One thing to keep in mind is that we never “live publish” our posts – they’re almost always scheduled using the native wordpress scheduled posts capability. Could this in some way be preventing these from being indexed?
FWIW, I tested turning on the search within admin feature, and created a new post, and none of my drafts or pending posts show up when I search either. For now, I’ve disabled the admin search feature, but I still need a better way to ensure new posts are indexed.
I thought about using the cron method, but we have very large databases on each site, and I’m concerned that a full daily rebuild could be a big resource hog.
Oh, and one last note. It seems that simply clicking “Continue Indexing” in the interface adds the recently added documents without a full reindex. Is it possible to use cron to just call this function instead of a full reindex, or will it cause other problems?
Would adding (true) to the relevanssi_build_index call work to reindex only posts not already indexed?
if (!wp_next_scheduled('relevanssi_build_index')) {
wp_schedule_event( time(), 'daily', 'relevanssi_build_index(true)' );
}
Just a thought I had. Ideally, though, the standard save_post hook would work so they’d be added immediately once saved (or published).

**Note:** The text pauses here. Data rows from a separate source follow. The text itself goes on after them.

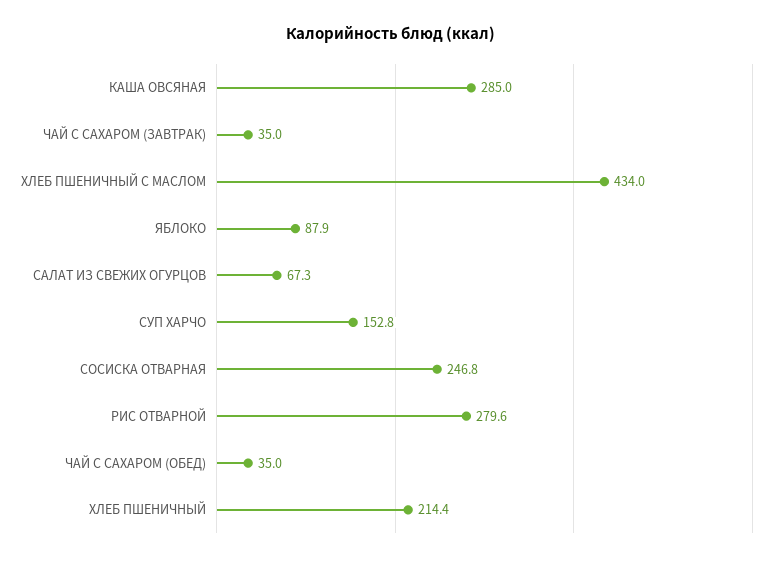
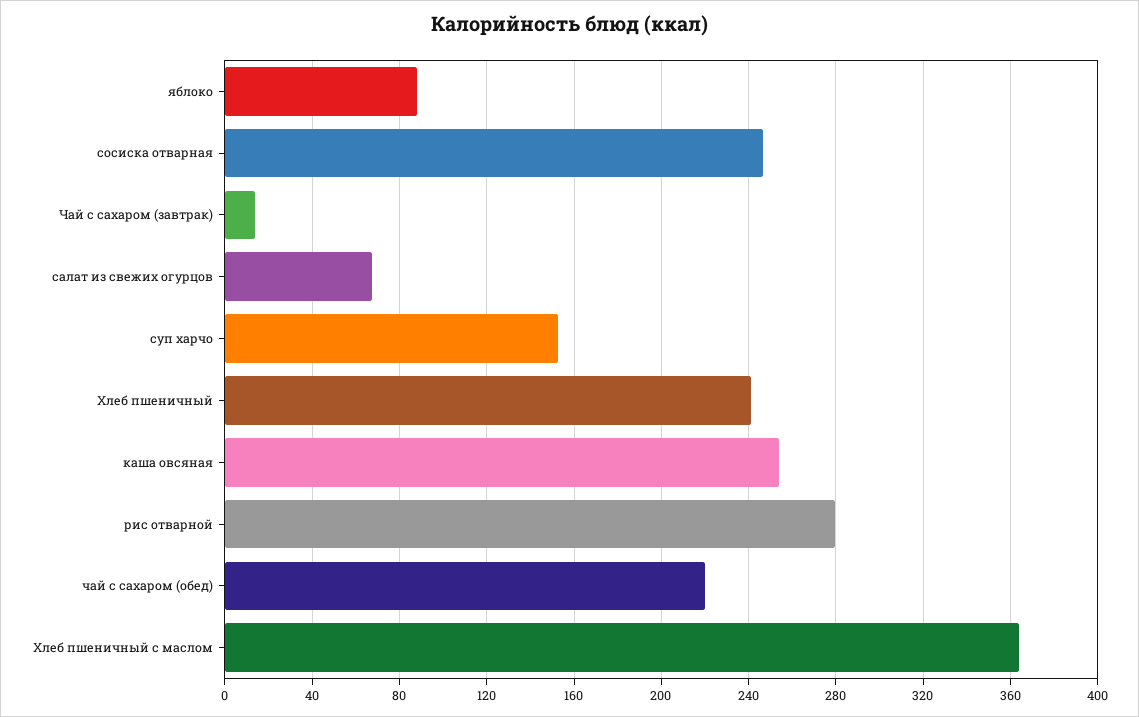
  {
-   "КАША ОВСЯНАЯ": 285,
+   "КАША ОВСЯНАЯ": 255,
-   "ЧАЙ С САХАРОМ (ЗАВТРАК)": 35,
+   "ЧАЙ С САХАРОМ (ЗАВТРАК)": 15,
-   "ХЛЕБ ПШЕНИЧНЫЙ С МАСЛОМ": 434,
+   "ХЛЕБ ПШЕНИЧНЫЙ С МАСЛОМ": 365,
    "ЯБЛОКО": 87.9,
    "САЛАТ ИЗ СВЕЖИХ ОГУРЦОВ": 67.3,
    "СУП ХАРЧО": 152.8,
    "СОСИСКА ОТВАРНАЯ": 246.8,
    "РИС ОТВАРНОЙ": 279.6,
-   "ЧАЙ С САХАРОМ (ОБЕД)": 35,
+   "ЧАЙ С САХАРОМ (ОБЕД)": 220,
-   "ХЛЕБ ПШЕНИЧНЫЙ": 214.4
+   "ХЛЕБ ПШЕНИЧНЫЙ": 240
  }

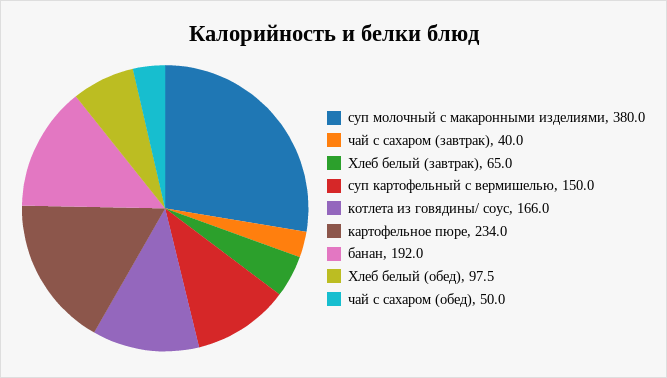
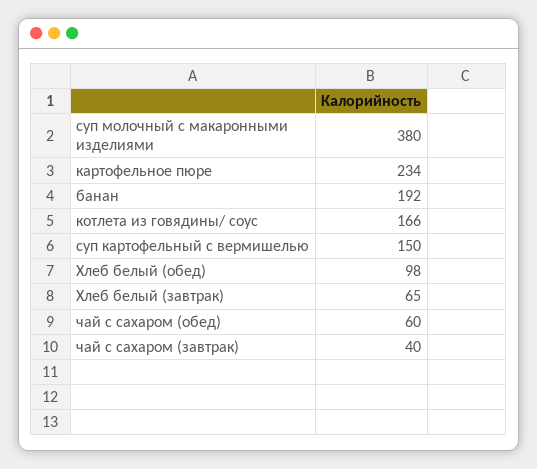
  {
    "суп молочный с макаронными изделиями": 380,
    "чай с сахаром (завтрак)": 40,
    "Хлеб белый (завтрак)": 65,
    "суп картофельный с вермишелью": 150,
    "котлета из говядины/ соус": 166,
    "картофельное пюре": 234,
    "банан": 192,
    "Хлеб белый (обед)": 97.5,
-   "чай с сахаром (обед)": 50
+   "чай с сахаром (обед)": 60
  }

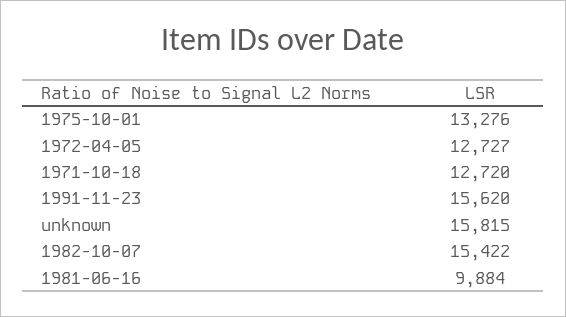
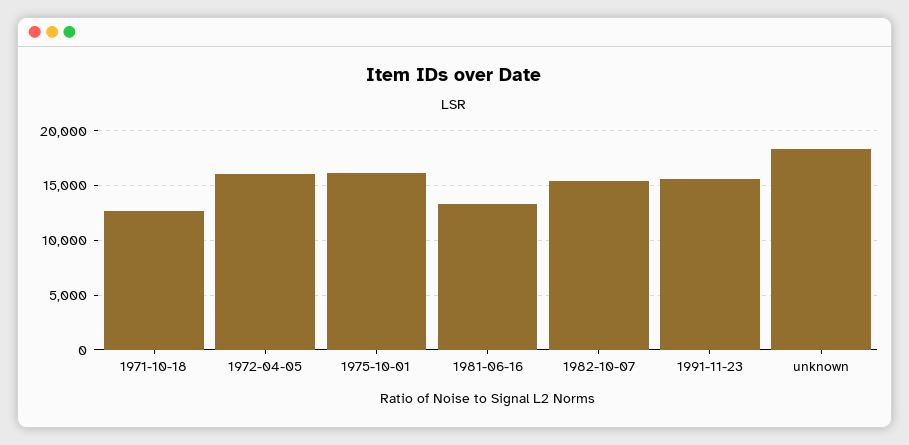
  {
-   "1975-10-01": 13276,
+   "1975-10-01": 16000,
-   "1972-04-05": 12727,
+   "1972-04-05": 16000,
    "1971-10-18": 12720,
    "1991-11-23": 15620,
-   "unknown": 15815,
+   "unknown": 18000,
    "1982-10-07": 15422,
-   "1981-06-16": 9884
+   "1981-06-16": 13000
  }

Indexing scheduled posts shouldn’t be a problem. I tested this on my test blog and it worked as it should: saved posts are indexed, as are scheduled posts. Drafts also appear in admin search.
So, it’s something else. Is there something that might be interfering with the regular save_post filter? Since you’re a Premium subscriber, you could drop me a mail through the Premium Support contact form with more details.
Your idea of a cron job should work, yes.
I dropped you a note with details on the plugins installed on my sites as well as a couple more details up on the support form. Let me know if that helps nail down the cause. If not, I might have to go the cron route.